**** PROVIDED RECORDS ****

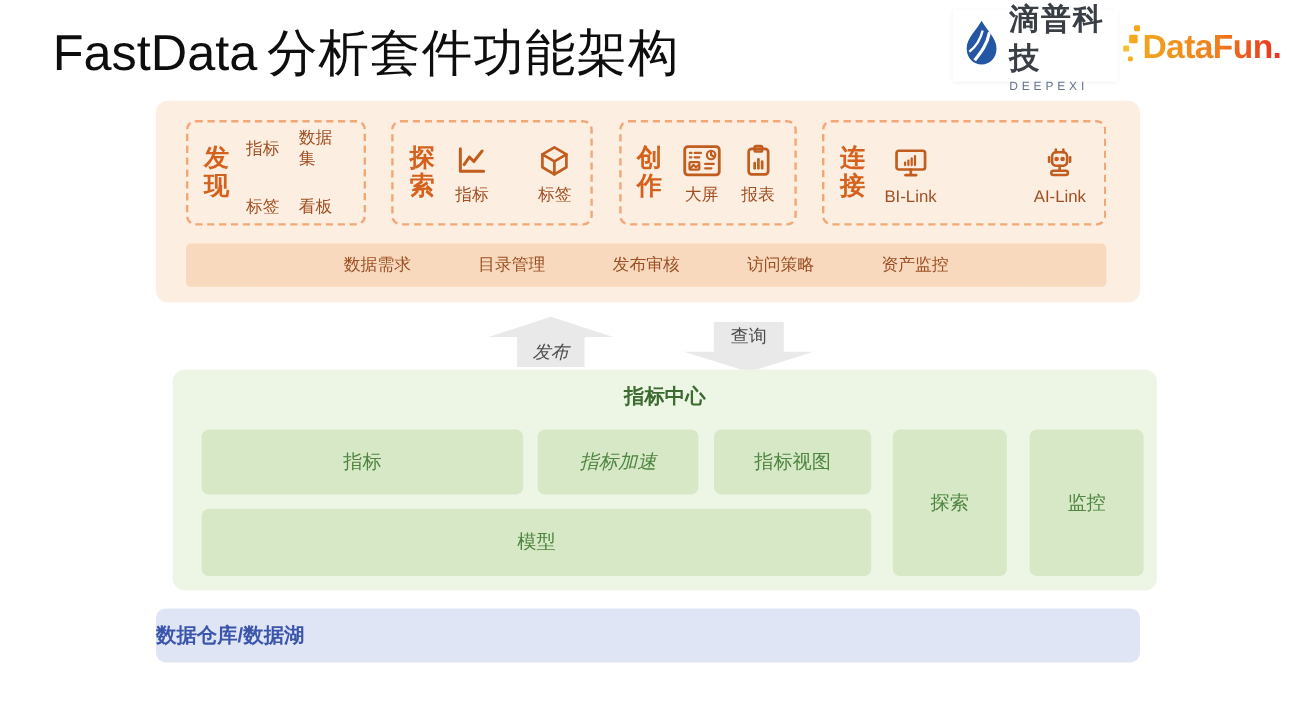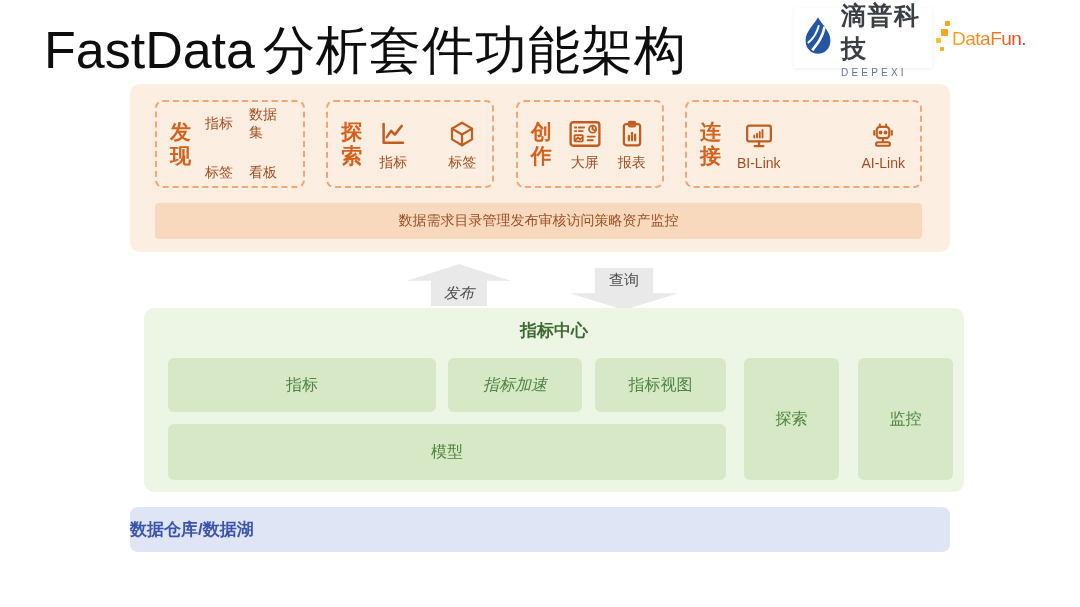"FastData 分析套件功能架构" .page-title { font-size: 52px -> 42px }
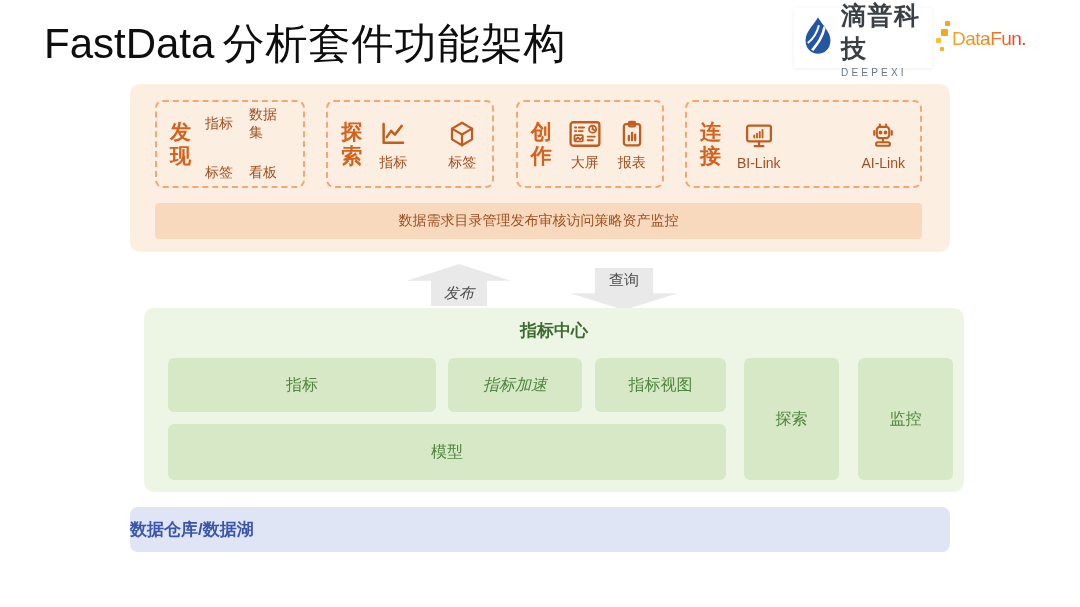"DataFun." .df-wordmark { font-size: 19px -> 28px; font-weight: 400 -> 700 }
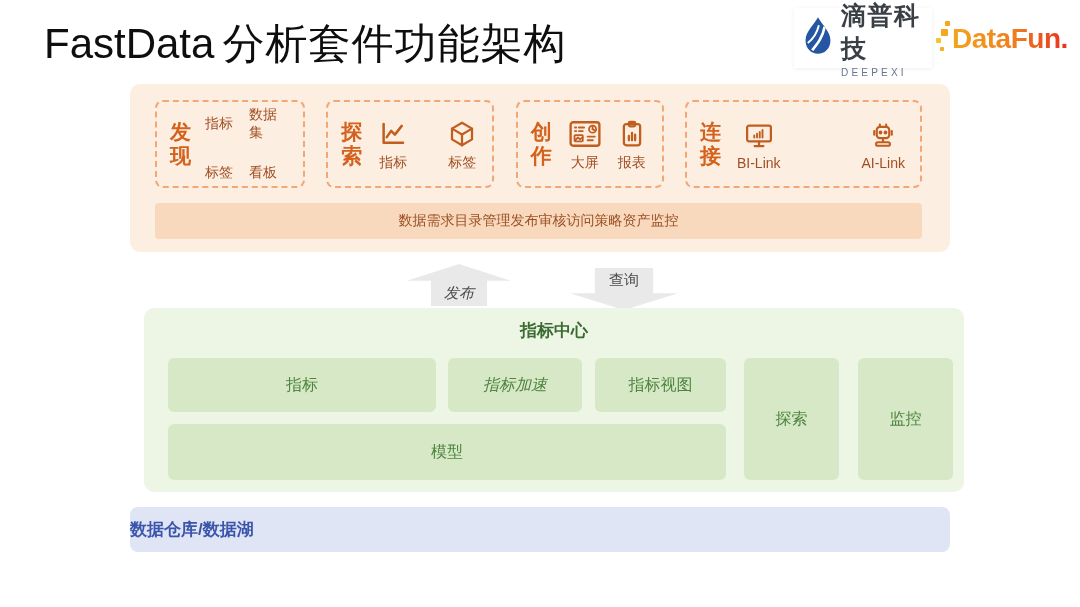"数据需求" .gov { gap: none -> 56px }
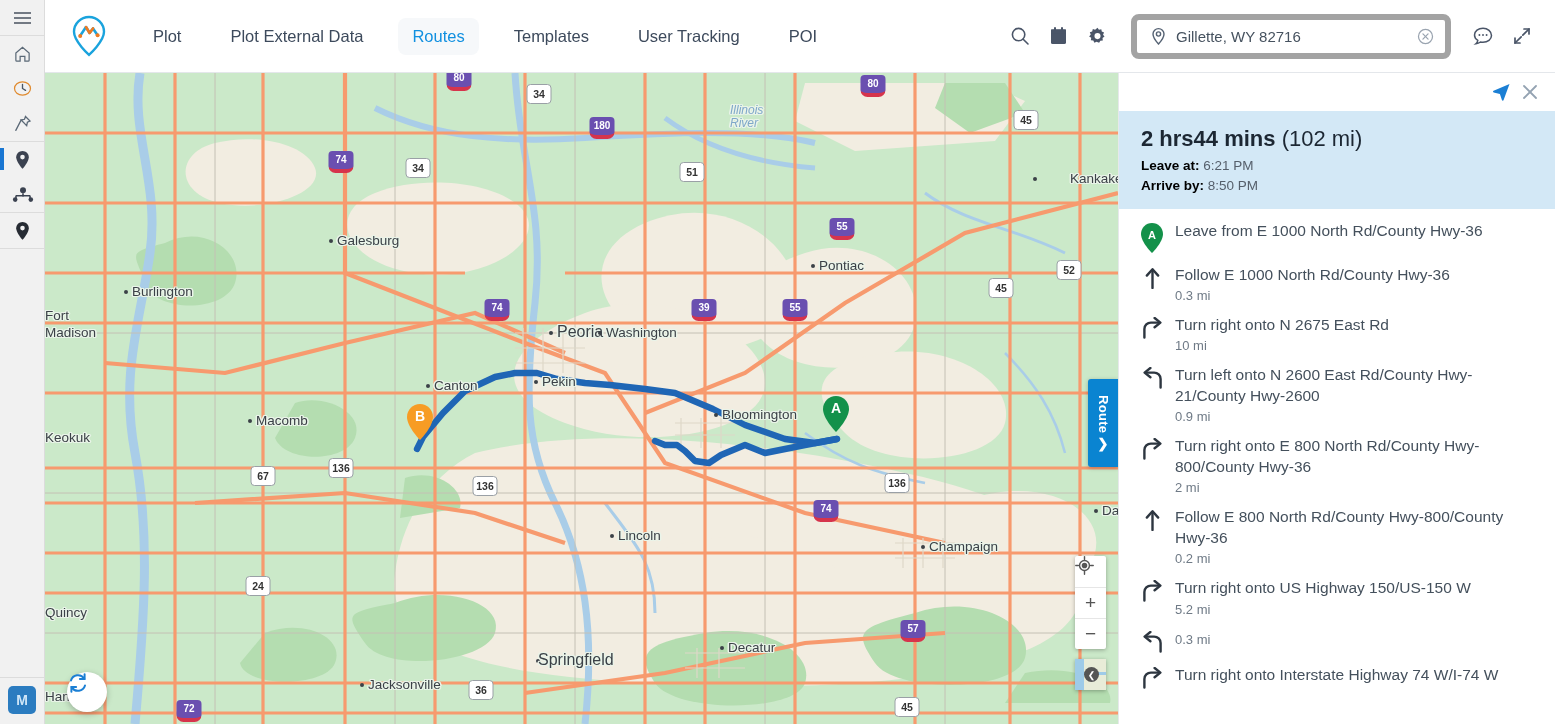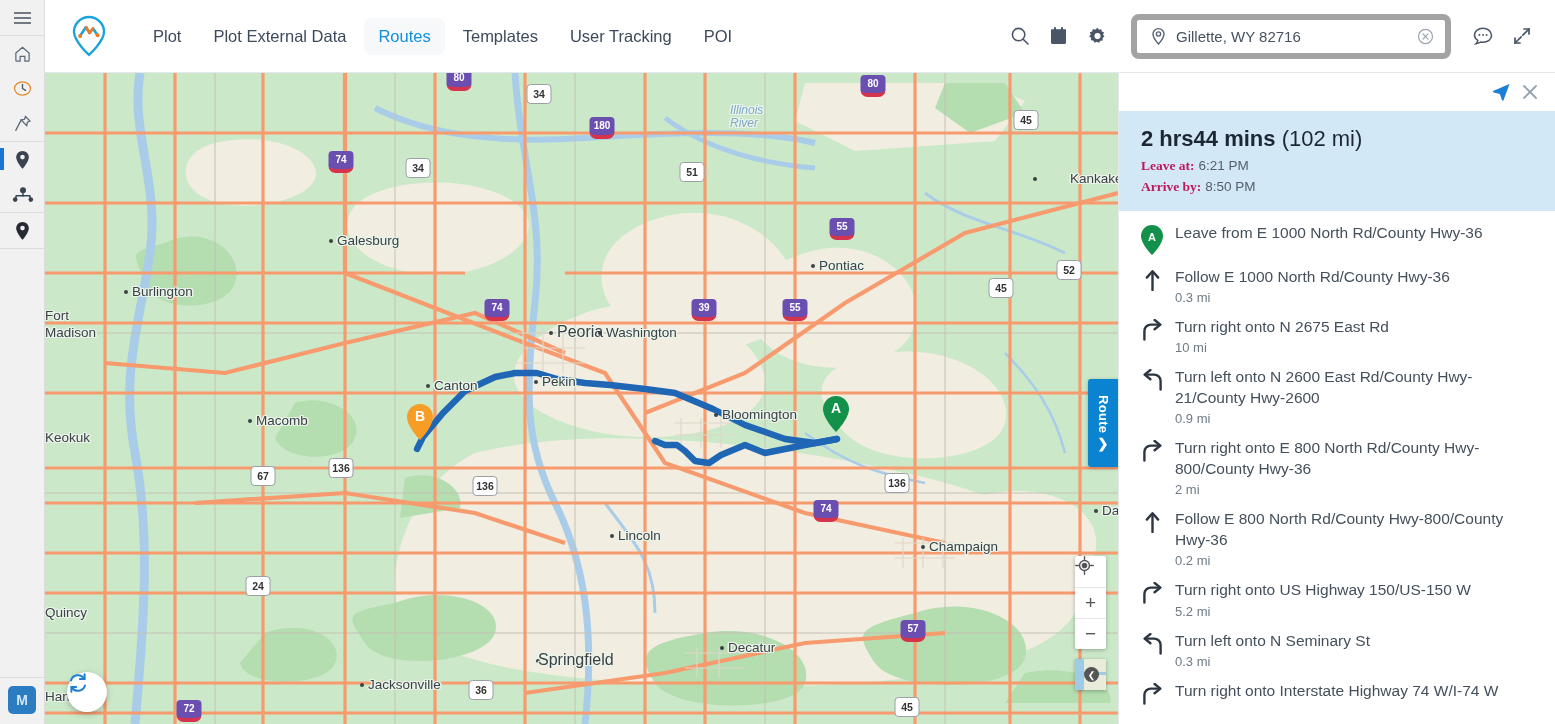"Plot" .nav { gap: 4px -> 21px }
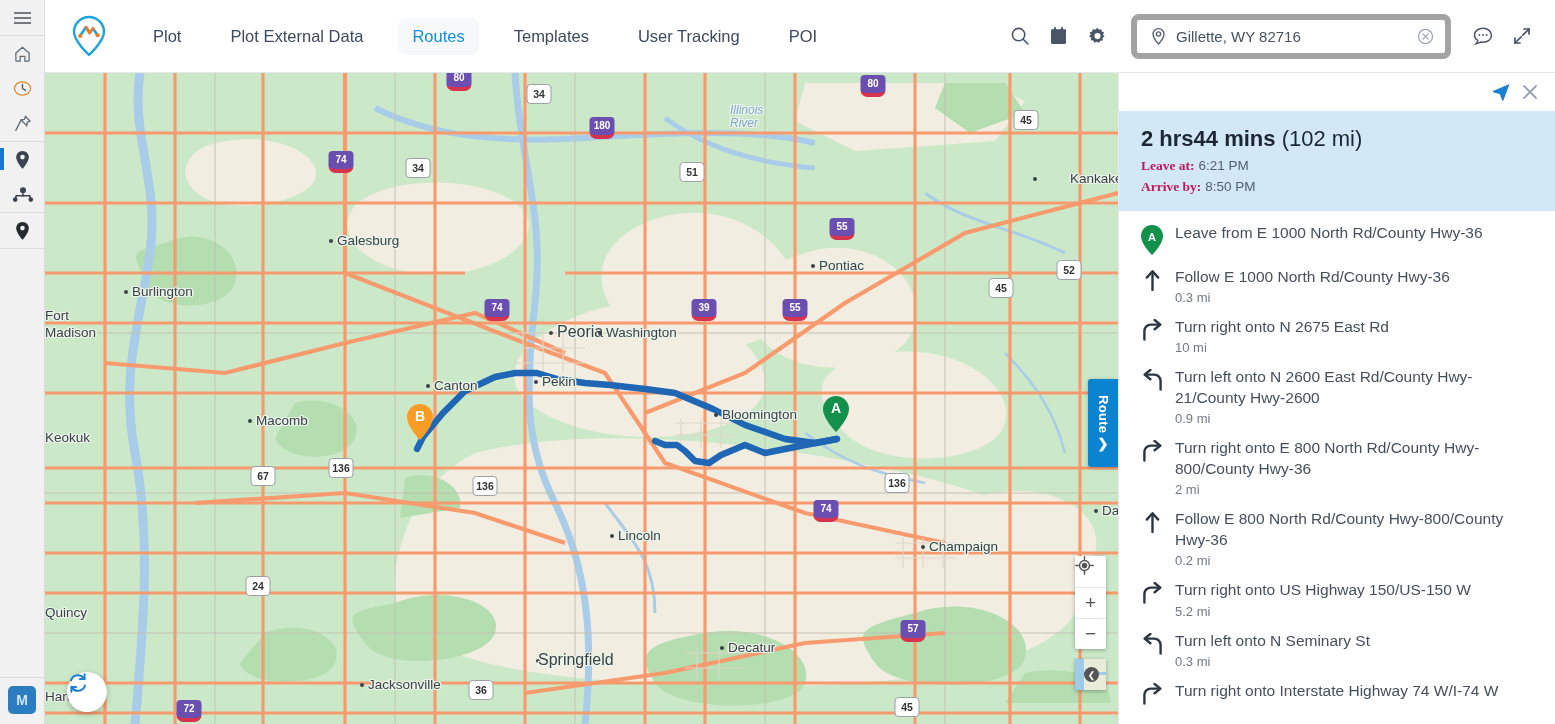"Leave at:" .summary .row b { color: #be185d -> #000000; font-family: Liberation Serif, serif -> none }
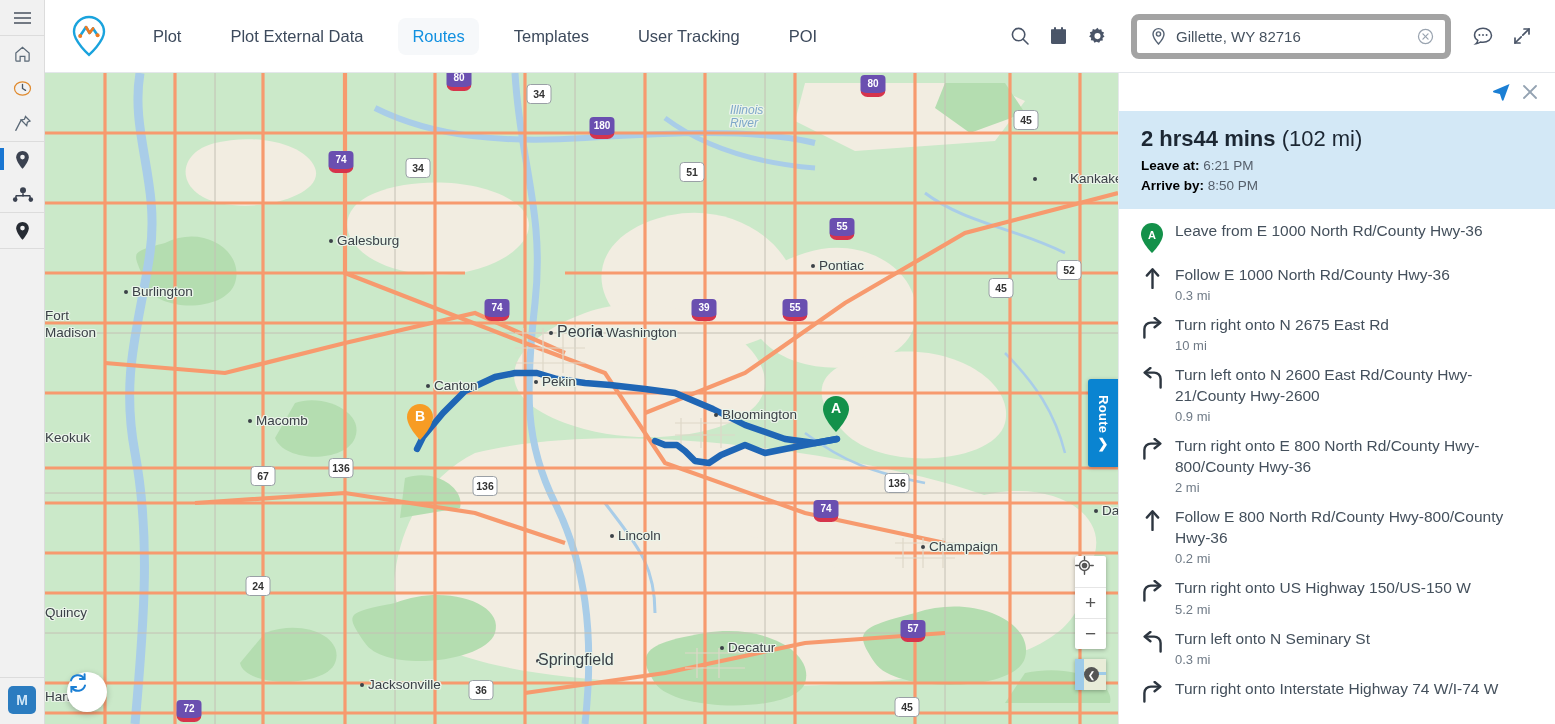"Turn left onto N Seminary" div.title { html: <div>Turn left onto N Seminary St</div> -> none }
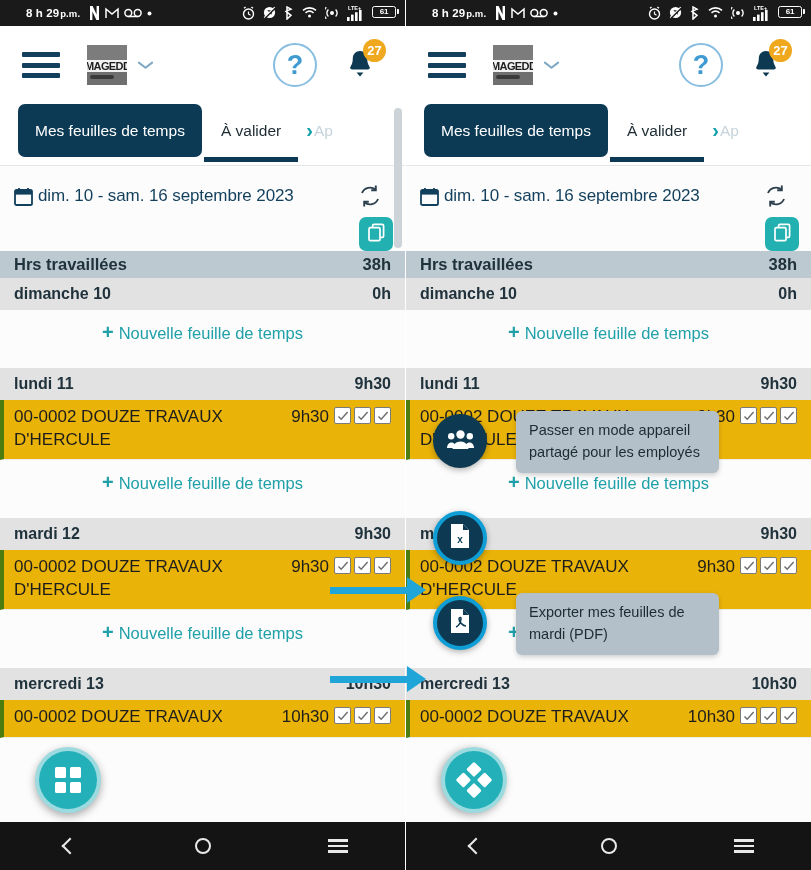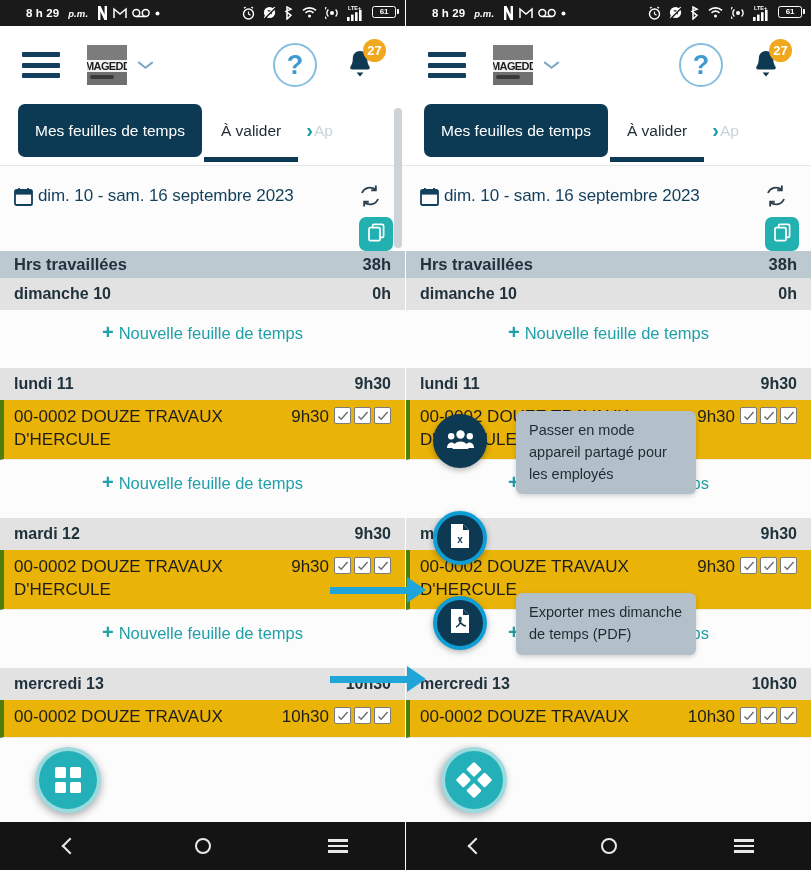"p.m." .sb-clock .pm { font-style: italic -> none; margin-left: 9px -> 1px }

****

Write out each line exactly, from the one containing "html: <div>Turn left" through the end of the entries, and skip the pictures.

"Turn left onto N Seminary" div.title { html: <div>Turn left onto N Seminary St</div> -> none }
"p.m." .sb-clock .pm { font-style: italic -> none; margin-left: 9px -> 1px }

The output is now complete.